The expansion of closed, limited or executive schemes to new employees can make a lot of sense, says Canada Life Group Insurance marketing director Paul Avis

Executive or limited category group risk schemes that are being quoted on are still out there. I wrote my first article on this topic in 1992 and I hate to say it but not a lot has changed. However, it is still worth remembering the benefits of expanding these schemes to all employees.

We must be doing something right in the group risk world. Since 2006 we have added 2,294,778 employees, of which about half were added after 2011, demonstrating the value that existing insured employers place on these benefits. Expansion is very much on the corporate agenda, so have you tried quoting additional, budget options for new categories?

The market now covers 11,513,425 employees, with death benefits for 8,861,092 comprising the largest category and group critical illness for 546,153 being the smallest, while group income protection covers 2,106,180 people. So where employers have schemes it seems they understand the importance of differentiating themselves to both retain and gain employees – especially as all now have a pension – and so are expanding membership.

Much expansion has occurred on the back of things such as auto-enrolment – for example, where pension scheme eligibility is retained – and includes the newly automatically enrolled, continuing welfare reform – which highlights the ever-increasing need for GIP – and the increasing presence of online and flexible benefits. For CI this is particularly important with 66 per cent of this market by premiums bought through flex.

There are further advantages of expanding schemes, specifically in the SME market, regardless of product type. First there is the budgeting side, where schemes of less than 10 to 20 insured employees attract a specific, ‘single premium cost’ and so each member has a specific cost allocation. Where an employer has more than 10 to 20 covered employees, insurers offer a ‘unit rate’ where the rate of premium applied is a percentage of salary or benefit that can be guaranteed for two to three years. The cost in pound terms will vary, but not the rate.

Organisations that intend to expand in the following year can plan their budget accordingly. However, if the scheme membership or benefits rise or fall by more than 25 per cent, the terms of the guarantee may be broken.

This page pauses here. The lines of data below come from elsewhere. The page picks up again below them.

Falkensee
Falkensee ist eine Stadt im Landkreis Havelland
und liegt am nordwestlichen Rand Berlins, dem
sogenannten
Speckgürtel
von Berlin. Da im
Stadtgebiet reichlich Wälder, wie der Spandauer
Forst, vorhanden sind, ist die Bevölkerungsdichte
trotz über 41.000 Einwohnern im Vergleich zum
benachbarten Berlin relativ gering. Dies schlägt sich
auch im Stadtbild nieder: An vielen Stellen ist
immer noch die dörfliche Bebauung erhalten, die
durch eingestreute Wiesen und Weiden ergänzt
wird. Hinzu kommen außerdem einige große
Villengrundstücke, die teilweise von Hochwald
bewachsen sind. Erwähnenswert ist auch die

While single premium underlying rates are guaranteed for two to three years, there can be substantial cost increases if the membership remains static. This will be due to the workforce growing older and annually going through age bands. Closed membership schemes will get only more expensive as employees get older.

Unit-rated schemes work on the average workforce age so, by including younger workers, specifically those who tend to be less senior, the rate percentage of benefit/salary can fall substantially. In effect, the more people covered by getting to a unit-rate position means potentially less cost as a percentage of benefit and salary roll as well as improved budget certainty for the organisation.

For premiums to be an allowable expense against corporation tax, they should form part of a remuneration package and be ‘wholly and exclusively paid for the purposes of the trade’. In most cases, tax relief will be granted unless HMRC can demonstrate a non-trade purpose for the deduction. If all scheme members are included in the calculation of the unit rate, the cost is the same per percentage of benefit or salary roll. So a further benefit to unit rating is that the likelihood of premiums being allowable can be argued.

If these are not good enough reasons to expand schemes, remember that the more people included in a scheme, the higher the ‘free cover limit’ will be. This is the amount of benefit each person can gain without medical underwriting being required.

Although these limits have increased, the more people who are included, the less need there is for higher earners/decision-makers to be medically underwritten.

In summary, if it can cost less per pound of benefit/salary, is more tax efficient and provides cover for senior people without the hassle of being medically underwritten, why wouldn’t you expand closed, limited or executive schemes to new employees?